Excerpt provided >>

Budget is always a factor, but with the online store it probably isn't the only factor. Sure – everybody loves cheap rent, but at what cost? You would probably avoid opening a flower shop in a location with little traffic or visibility even if the rent was rock bottom. You'd probably avoid bad neighbourhoods and locations without parking even if they offered the lowest rents.

When it comes to an ecommerce floral website price shouldn't be the only consideration either. You wouldn't choose the cheapest possible location for a physical flower shop, so don't jump at the cheapest possible floral website.

Same thing with ease of use. Yes - you would probably like a physical location that is somewhat convenient, but again it's not your only consideration. If it was your flower shop would be in your garage or basement. You don't do that because you realize that it is more important that your flower shop be convenient to your customers.

It is the same thing with a flower shop website. It's great if it is easy for you, but it is far more important that your floral website is easy for them. Just as you don't make your life easier at the expense of your customers by locating in your suburban basement, don't choose a website simply because it is easy for you.

 

Inside the Store

You would probably want the inside of your store to look nice, showcasing some of your favorite items. You would want your employees to be courteous, helpful and well trained – focussed 100% on taking care of the customer. All this because you want the people that come into (or call) your flower shop to buy something from your flower shop.

Again there is an online equivalent, this time called Conversion Rate Optimization or CRO. This is the science of converting visitors to your website into customers of your website. It is a very complicated and rapidly changing field. Like SEO there are a lot of people that claim to be experts and only a grew that truly are.

CRO specialists obsesses over conversion. They'll watch people use their sites to see how they navigate around. They'll commission expensive eye tracking studies and using advanced software to observe how people move through their sites. Their goal is to make sure people find the product they want, enter the information you need, and complete payment with as little resistance as possible.

Given information >>

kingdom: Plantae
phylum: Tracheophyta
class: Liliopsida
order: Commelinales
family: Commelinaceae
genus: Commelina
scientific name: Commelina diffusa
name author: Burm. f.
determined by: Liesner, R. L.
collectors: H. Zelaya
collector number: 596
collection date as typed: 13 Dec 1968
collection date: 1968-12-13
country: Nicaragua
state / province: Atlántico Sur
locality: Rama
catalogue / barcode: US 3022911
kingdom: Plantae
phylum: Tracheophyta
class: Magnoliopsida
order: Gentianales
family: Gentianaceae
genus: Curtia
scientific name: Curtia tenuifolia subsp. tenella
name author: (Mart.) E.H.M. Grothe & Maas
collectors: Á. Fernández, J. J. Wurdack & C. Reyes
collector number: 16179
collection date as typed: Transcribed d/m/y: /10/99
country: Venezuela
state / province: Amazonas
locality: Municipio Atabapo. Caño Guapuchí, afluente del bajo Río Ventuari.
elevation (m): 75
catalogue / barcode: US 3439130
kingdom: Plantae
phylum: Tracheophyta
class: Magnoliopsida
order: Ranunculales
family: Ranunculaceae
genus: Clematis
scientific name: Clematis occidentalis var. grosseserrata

Questions on the material >>
- a) Write out the part of the passage on flower shop websites starting with "Budget is always" and going on through "possible floral website.".
- b) Resume the passage on flower shop websites, picking up right after its final sentence.
The material above is separate from the passage on flower shop websites.

Task responses >>
- a)
Budget is always a factor, but with the online store it probably isn't the only factor. Sure – everybody loves cheap rent, but at what cost? You would probably avoid opening a flower shop in a location with little traffic or visibility even if the rent was rock bottom. You'd probably avoid bad neighbourhoods and locations without parking even if they offered the lowest rents.

When it comes to an ecommerce floral website price shouldn't be the only consideration either. You wouldn't choose the cheapest possible location for a physical flower shop, so don't jump at the cheapest possible floral website.

- b)
In your physical flower shop you don't cut corners to save money at the expense of your customers. Processing credit cards is really expensive – at least 2% of the gross (including sales taxes) but you don't tell customers they have to pay cash to save yourself that money. You don't tell them they have to come to your store to place orders because you don't want to pay for a phone line. In fact you probably have a toll-free 800 number because you want them to call in and will even cover the long distance charges for them.

Don't cut corners when it comes to online floral websites either. All that CRO research and development mentioned earlier? It is very expensive, but it yields huge results in the form of more sales. Don't let what is cheapest be the deciding factor in these decisions.

 

Salesmanship

If you saw someone leaving your store empty-handed what would you do? Would you just watch them leave? Or would you try and engage with them and see if you could save the sale?

The online equivalent of this is called cart abandonment – visitors that come to your site but don't make a purchase. Is your website doing anything about it?

This is the newest frontier in ecommerce, and very few floral websites address it. Some do – they will automatically try and engage the customer and save the sale. These recovered sales can add up dramatically.

 

When it comes to a physical flower shop everyone understands that it can't just be about cheap and easy. Cheap and easy are great, but only if all other things are equal. You won't take the cheapest rent or the "easiest" (most convenient for you) location unless it really is a good location for your flower shop.

The same thinking needs to be applied to online floral websites. Cheap and easy is great, but only if all other things are equal. Unless that cheap and easy website has a real SEO foundation and advanced CRO it's actually going to cost you money.